Re: [PATCH 1/3] xfs: EFI recovery needs it's own transaction reservation

Brian Foster <bfoster@xxxxxxxxxx> · Fri, 11 Sep 2020 08:37:42 -0400

On Fri, Sep 11, 2020 at 07:29:27AM +1000, Dave Chinner wrote:
> On Thu, Sep 10, 2020 at 09:18:10AM -0400, Brian Foster wrote:
> > On Thu, Sep 10, 2020 at 07:44:55AM +1000, Dave Chinner wrote:
> > > On Wed, Sep 09, 2020 at 09:31:11AM -0400, Brian Foster wrote:
> > > > It looks like extents are only freed when the last
> > > > reference is dropped (otherwise we log a refcount intent), which makes
> > > > me wonder whether we really need 7 log count units if recovery
> > > > encounters an EFI.
> > > 
> > > I don't know if the numbers are correct, and it really is out of
> > > scope for this patch to audit/fix that. I really think we need to
> > > map this whole thing out in a diagram at this point because I now
> > > suspect that the allocfree log count calculation is not correct,
> > > either...
> > 
> > I agree up to the point where it relates to this specific EFI recovery
> > issue. reflink is enabled by default, which means the default EFI
> > recovery reservation is going to have 7 logcount units. Is that actually
> > enough of a reduction to prevent this same recovery problem on newer
> > fs'? I'm wondering if the tr_efi logcount should just be set to 1, for
> > example, at least for the short term fix.
> 
> I spent yesterday mapping out the whole "free extent" chain to
> understand exactly what was necessary, and in discussing this with
> Darrick on #xfs I came to the conclusion that we cannot -ever- have
> a logcount of more than 1 for an intent recovery of any sort.
> 
> That's because the transaction may have rolled enough times to
> exhaust the initial grant of unit * logcount, so the only
> reservation that the runtime kernel has when it crashs is a single
> transaction unit reservation (which gets re-reserved on every roll).
> 
> Hence recovery cannot assume that intent that was being processed has more
> than a single unit reservation of log space available to be used,
> and hence all intent recovery reservations must start with a log
> count of 1.
> 

Makes sense.

> THere are other restrictions we need to deal with, too. multiple
> intents may pin the tail of the log, so we can't just process a
> single intent chain at a time as that will result in using all the
> log space for a single intent chain and reservation deadlocking on
> one of the intents we haven't yet started.
> 
> Hence the first thing we have to do in recovering intents is take an
> active reservation for -all- intents in the log to match the
> reservation state at runtime.
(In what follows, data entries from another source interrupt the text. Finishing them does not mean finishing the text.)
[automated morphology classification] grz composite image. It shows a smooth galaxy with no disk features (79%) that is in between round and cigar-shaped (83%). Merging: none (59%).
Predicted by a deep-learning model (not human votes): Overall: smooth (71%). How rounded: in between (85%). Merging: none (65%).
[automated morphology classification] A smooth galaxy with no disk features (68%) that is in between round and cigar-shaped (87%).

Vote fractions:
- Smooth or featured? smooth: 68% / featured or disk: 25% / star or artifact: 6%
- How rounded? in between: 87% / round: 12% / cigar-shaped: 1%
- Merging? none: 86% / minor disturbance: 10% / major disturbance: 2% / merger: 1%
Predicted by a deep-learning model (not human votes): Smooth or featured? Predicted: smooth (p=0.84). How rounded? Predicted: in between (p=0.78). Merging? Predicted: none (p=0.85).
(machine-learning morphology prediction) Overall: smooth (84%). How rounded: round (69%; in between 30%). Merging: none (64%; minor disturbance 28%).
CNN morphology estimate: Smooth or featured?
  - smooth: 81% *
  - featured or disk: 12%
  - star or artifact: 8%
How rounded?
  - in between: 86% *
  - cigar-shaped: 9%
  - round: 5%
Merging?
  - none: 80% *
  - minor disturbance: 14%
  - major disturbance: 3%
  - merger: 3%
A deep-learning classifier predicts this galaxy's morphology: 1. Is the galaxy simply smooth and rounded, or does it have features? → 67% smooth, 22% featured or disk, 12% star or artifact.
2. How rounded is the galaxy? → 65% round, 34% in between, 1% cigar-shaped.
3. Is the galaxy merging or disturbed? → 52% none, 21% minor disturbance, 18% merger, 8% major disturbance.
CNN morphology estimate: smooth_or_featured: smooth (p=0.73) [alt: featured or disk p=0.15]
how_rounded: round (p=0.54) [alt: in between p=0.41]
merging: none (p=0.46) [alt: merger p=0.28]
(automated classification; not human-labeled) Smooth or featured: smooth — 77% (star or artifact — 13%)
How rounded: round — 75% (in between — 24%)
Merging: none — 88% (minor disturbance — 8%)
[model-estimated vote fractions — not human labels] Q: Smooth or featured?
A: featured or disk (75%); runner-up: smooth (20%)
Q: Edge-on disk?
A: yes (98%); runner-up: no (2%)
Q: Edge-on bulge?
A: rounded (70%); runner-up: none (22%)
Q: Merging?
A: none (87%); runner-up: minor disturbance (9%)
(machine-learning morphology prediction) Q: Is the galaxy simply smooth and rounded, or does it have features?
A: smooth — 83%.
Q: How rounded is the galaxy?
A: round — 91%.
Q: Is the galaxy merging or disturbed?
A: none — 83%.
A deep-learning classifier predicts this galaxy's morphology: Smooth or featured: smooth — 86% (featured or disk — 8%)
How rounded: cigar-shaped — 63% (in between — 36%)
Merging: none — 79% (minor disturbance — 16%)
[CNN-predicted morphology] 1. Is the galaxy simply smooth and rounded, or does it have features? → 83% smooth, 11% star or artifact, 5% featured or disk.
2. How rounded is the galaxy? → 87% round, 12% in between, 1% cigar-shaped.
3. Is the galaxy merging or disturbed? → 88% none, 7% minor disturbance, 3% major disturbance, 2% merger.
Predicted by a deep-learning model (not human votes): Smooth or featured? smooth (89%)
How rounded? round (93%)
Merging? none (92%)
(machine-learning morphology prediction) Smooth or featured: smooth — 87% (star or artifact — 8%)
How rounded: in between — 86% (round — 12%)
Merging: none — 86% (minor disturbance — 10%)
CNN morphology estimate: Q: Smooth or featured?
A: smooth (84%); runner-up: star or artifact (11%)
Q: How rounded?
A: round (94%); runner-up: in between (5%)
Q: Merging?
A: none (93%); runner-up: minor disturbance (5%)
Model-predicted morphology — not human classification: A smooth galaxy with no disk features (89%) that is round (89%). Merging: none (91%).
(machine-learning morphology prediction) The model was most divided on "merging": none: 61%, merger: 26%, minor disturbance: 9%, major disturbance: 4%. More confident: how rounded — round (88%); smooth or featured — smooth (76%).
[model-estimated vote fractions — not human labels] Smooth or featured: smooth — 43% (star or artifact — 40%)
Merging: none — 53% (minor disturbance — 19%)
Only then can we guarantee that
> intents that pin the tail of the log will have the reservation space
> needed to be able to unpin the log tail.
> 

Which brings up the ordering question when multiple intents pin the
tail...

> Further, because we now may have consumed all the available log
> reservation space to guarantee forwards progress, the first commit
> of the first intent may block trying to regrant space if another
> intent also pins the tail of the log. This means we cannot replay
> intents in a serial manner as we currently do. Each intent chain and it's
> transaction context needs to run in it's own process context so it
> can block waiting for other intents to make progress, just like
> happens at runtime when the system crashed. IOWs, intent replay
> needs to be done with a task context per intent chain (probably via
> a workqueue).
> 

Indeed.

> AFAICT, this is the only way we can make intent recovery deadlock
> free - we have to recreate the complete log reservation state in
> memory before we start recovery of a single intent, we can only
> assume an intent had a single unit reservation of log space assigned
> to it, and intent chain execution needs to run concurrently so
> commits can block waiting for log space to become available as other
> intents commit and unpin the tail of the log...
> 

Ok, so the primary recovery task would either need to acquire and
distribute the initial reservation or otherwise implement some kind of
execution barrier for the intent recovery wq tasks to ensure that every
currently log resident intent acquires a transaction before any other is
allowed to roll. That doesn't seem _too_ limiting a restriction given
that it technically should allow many intents (that don't result in
intent chains) to execute to completion before waiting on others at all,
though it does sound like a complete rework of the current
post-recovery, single threaded intent recovery approach.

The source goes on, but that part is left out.